G.W. Hawkins est né le 16 janvier 2006 à Chonburi, en Thaïlande, et a passé ses années d'adolescence formatrices dans la métropole animée de Bangkok. Né dans une famille très prospère profondément enracinée dans l'industrie pétrolière et gazière, sa jeunesse a été façonnée par la présence imposante des raffineries et la pression immense, bien qu'inexprimée, des réussites de ses parents. Bien qu'élevé dans le confort, leur excellence est devenue une norme lourde et invisible. Pour répondre aux attentes de sa famille, il s'est orienté vers l'ingénierie mécanique, un diplôme qu'il poursuit actuellement.

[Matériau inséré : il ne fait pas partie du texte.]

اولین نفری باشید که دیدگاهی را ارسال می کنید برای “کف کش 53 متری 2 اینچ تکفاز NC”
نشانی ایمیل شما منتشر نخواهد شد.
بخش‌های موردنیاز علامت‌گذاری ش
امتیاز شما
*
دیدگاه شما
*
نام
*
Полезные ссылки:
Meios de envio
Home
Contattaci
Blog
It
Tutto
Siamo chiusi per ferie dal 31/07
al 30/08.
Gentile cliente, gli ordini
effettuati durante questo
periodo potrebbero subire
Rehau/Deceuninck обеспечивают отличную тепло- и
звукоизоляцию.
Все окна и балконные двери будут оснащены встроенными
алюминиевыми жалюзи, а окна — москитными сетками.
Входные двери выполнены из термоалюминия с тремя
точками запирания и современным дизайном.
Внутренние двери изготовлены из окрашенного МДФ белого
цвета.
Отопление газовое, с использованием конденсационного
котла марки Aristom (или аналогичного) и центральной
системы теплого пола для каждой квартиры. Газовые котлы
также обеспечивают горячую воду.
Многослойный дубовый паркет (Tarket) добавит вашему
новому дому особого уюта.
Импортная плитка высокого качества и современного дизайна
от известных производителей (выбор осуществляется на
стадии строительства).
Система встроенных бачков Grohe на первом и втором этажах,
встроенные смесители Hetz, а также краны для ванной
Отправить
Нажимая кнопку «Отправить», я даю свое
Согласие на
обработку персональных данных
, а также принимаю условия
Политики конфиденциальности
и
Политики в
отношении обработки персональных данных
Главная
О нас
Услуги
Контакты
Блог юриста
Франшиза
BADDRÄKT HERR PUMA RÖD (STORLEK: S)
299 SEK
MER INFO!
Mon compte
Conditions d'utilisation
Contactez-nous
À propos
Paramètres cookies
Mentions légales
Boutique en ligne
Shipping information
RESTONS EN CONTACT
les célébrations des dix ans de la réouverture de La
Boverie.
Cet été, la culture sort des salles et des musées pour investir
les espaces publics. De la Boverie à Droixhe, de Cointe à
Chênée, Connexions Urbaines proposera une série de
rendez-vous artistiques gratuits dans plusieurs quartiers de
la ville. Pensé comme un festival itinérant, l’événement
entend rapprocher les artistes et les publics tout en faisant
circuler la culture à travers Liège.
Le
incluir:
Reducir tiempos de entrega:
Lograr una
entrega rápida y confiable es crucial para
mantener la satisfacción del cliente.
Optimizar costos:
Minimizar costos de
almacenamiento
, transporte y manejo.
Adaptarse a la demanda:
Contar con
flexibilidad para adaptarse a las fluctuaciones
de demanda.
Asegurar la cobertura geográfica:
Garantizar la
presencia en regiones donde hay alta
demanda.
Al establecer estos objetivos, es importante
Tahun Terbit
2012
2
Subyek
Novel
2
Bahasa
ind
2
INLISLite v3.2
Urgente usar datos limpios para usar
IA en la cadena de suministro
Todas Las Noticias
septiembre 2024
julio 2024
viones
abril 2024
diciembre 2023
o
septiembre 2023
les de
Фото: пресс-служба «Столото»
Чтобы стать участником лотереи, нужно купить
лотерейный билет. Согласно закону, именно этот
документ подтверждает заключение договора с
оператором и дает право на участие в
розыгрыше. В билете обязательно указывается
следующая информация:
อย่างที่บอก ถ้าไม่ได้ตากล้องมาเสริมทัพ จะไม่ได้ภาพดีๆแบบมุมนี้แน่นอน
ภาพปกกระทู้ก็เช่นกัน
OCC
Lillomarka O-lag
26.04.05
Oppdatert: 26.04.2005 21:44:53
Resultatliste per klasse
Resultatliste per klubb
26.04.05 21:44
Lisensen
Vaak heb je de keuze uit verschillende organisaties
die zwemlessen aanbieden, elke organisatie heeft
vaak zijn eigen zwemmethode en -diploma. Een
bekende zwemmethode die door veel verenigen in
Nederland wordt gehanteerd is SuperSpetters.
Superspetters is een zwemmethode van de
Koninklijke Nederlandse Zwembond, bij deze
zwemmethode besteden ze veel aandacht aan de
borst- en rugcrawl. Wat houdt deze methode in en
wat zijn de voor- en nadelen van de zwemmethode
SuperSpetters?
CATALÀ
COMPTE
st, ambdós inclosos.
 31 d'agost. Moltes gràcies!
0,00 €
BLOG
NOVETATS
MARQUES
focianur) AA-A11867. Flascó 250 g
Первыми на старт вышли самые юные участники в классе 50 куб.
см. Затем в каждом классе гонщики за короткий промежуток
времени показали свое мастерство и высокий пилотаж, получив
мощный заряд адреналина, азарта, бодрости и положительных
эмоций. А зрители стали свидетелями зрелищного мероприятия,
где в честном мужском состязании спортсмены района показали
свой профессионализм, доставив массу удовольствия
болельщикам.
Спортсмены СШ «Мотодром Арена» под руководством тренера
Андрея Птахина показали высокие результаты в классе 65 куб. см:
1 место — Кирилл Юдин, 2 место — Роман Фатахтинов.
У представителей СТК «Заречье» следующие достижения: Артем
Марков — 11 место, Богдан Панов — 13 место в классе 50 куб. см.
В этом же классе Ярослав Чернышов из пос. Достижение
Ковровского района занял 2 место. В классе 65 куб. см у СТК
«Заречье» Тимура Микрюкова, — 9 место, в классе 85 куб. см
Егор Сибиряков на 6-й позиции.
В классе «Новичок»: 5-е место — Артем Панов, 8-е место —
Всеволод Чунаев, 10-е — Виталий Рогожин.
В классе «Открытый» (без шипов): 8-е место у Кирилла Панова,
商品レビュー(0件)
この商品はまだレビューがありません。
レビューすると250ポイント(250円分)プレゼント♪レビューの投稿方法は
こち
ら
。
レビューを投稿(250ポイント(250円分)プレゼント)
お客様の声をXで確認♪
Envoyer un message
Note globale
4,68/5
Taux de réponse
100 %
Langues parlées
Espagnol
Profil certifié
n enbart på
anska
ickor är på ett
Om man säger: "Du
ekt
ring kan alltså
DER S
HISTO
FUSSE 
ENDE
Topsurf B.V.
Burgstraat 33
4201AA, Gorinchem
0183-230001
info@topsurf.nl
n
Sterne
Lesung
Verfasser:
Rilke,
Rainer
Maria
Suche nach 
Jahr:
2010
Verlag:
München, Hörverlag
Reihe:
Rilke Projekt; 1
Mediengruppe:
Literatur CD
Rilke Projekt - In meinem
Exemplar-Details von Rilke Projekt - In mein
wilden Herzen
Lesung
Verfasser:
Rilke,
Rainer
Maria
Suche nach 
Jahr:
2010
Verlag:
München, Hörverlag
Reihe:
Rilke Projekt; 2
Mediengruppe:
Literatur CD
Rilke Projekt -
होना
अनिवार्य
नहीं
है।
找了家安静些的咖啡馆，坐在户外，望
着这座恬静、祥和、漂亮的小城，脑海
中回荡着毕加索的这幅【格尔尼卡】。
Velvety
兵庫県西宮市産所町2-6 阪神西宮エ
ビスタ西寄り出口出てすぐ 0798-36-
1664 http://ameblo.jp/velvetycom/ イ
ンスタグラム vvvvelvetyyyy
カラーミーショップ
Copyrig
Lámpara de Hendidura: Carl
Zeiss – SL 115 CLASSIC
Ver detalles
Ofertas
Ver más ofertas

Cependant, le parcours traditionnel d'un ingénieur — un cycle incessant d'ascension au sein de l'entreprise pendant quinze à vingt ans, seulement pour faire face à la menace omniprésente d'un licenciement soudain — lui semblait être un piège méticuleusement conçu. Il aspirait au contrôle absolu de son destin, un domaine où il n'aurait pas besoin de mendier la compréhension de qui que ce soit. Il a choisi l'écriture. Le pseudonyme de G.W. Hawkins est né de deux réalités distinctes : premièrement, un instinct indéniable que ce nom sonnait simplement juste ; et deuxièmement, la vérité pragmatique et assumée que le monde littéraire international n'accepterait probablement jamais pleinement un auteur thaïlandais écrivant des technothrillers militaires américains sous son vrai nom. Il lui fallait une identité globale pour une scène globale.
Hawkins ne traite pas l'écriture comme un simple art ; il l'aborde comme un système mécanique rigoureux. Pour lui, la beauté se définit par ce qui est droit, correct et parfaitement systématique. Chaque roman subit un cycle de production éreintant de niveau industriel — de la recherche et du développement intensifs à la planification stratégique, culminant dans un processus d'audit et de contrôle de qualité méticuleux en sept étapes. Il conçoit ses manuscrits pour s'assurer que la marge d'erreur soit virtuellement inexistante, utilisant de manière fluide les systèmes impérial et métrique pour maximiser le réalisme tactique en fonction du contexte opérationnel.
Son ADN littéraire est une synthèse calculée de trois titans. Il a étudié J.K. Rowling pour sa construction de mondes immersive et inégalée ; Lee Child pour l'aura pure et imposante d'un protagoniste d'élite ; et Tom Clancy pour la capacité à rendre les données brutes et les spécifications techniques absolument enivrantes. Mais Hawkins injecte sa propre réalité brutale dans le mélange. Ayant effectué des recherches approfondies sur les Opérations Spéciales, il démantèle le mythe hollywoodien des montages d'entraînement rapides.
Cette philosophie a donné naissance à l'Univers Hawkins, où le Bar H Ranch ne sert pas seulement de décor, mais d'archive classifiée de la transition humaine. La saga s'étend de la poussière rouge sans loi du Texas et de l'aube de l'aviation, en passant par le courage de la Grande Guerre et de la Seconde Guerre mondiale, jusqu'à l'espionnage obscur de la course à l'espace, la guerre des drones moderne et les ultimes conflits mondiaux. Elle fait la chronique d'une lignée d'agents sans précédent : l'opérateur DEVGRU le plus redoutable de l'histoire, le pilote de chasse suprême de l'Armée de l'Air, un assassin à deux visages se cachant derrière une médaille d'or olympique, et une adolescente orchestrant une cyberguerre catastrophique.
L'intégrité de cet univers a été testée quelques jours seulement après sa création. Environ dix jours après le lancement de son premier livre, Hawkins a fait face à un sabotage commercial coordonné sur une grande plateforme de vente au détail. Les liens ont été coupés, la visibilité a été bloquée et son classement s'est effondré. Après une brève période de frustration intense, la logique de l'ingénieur a prévalu. Il a réalisé que le classement supprimé n'était qu'une illusion. Plus le système essayait de le faire taire, plus les lecteurs organiques brisaient les barrières, prouvant que la qualité ne peut être contenue par des algorithmes défectueux. Il est sorti de ce sabotage non pas en victime, mais en vainqueur dont l'œuvre parle d'elle-même.
Pour les lecteurs qui le trouvent, son mandat est simple et inviolable : "Vous marchez avec moi, je marche avec vous. J'irai jusqu'au bout."